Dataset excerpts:
↓↓↓

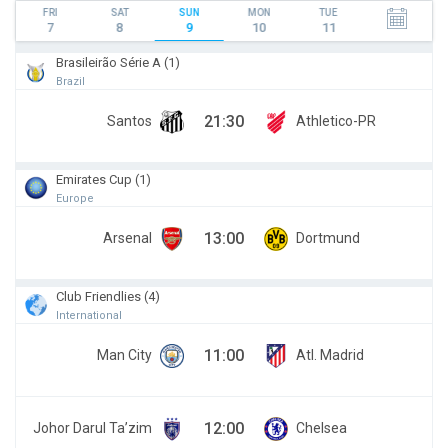
FRI
SAT
SUN
MON
TUE
7
8
9
10
11
Brasileirão Série A (1)
Brazil
21:30
Santos
Athletico-PR
Emirates Cup (1)
Europe
13:00
Arsenal
Dortmund
Club Friendlies (4)
International
11:00
Man City
Atl. Madrid
12:00
Johor Darul Ta’zim
Chelsea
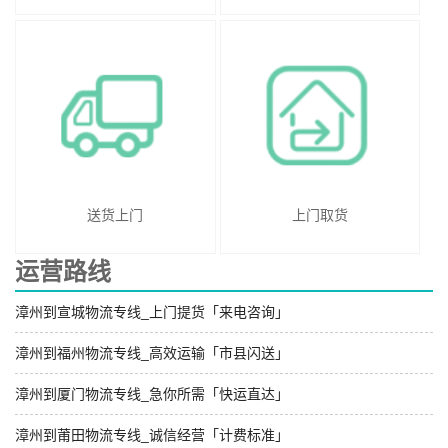
送货上门
上门取货
运营路线
漳州到宣城物流专线_上门提货「来电咨询」
漳州到福州物流专线_高效运输「市县闪送」
漳州到厦门物流专线_急你所需「快运直达」
漳州到莆田物流专线_诚信经营「计费标准」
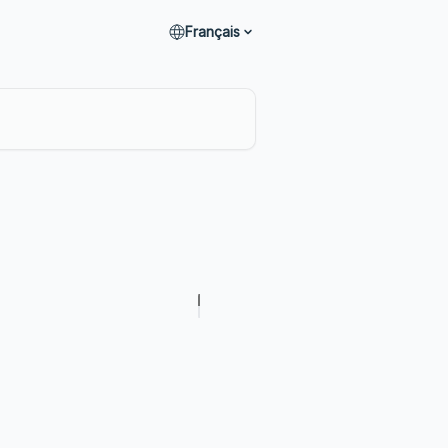
Français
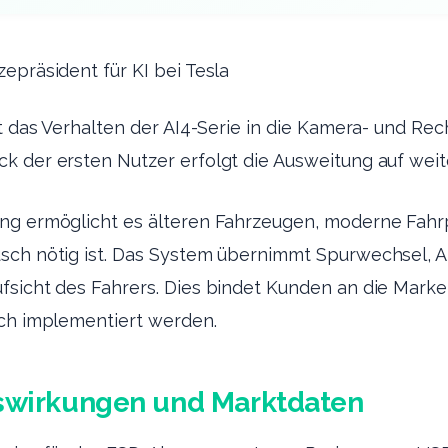
epräsident für KI bei Tesla
rt das Verhalten der AI4-Serie in die Kamera- und Re
k der ersten Nutzer erfolgt die Ausweitung auf wei
ng ermöglicht es älteren Fahrzeugen, moderne Fahrp
usch nötig ist. Das System übernimmt Spurwechsel,
fsicht des Fahrers. Dies bindet Kunden an die Mark
ich implementiert werden.
uswirkungen und Marktdaten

↑↑↑

▶ **EXERCISE DESCRIPTION**
List every line in the dataset excerpts above that contains the string "Fahrp", and copy each of those lines in full.

▶ **EXERCISE SOLUTION**
ng ermöglicht es älteren Fahrzeugen, moderne Fahrp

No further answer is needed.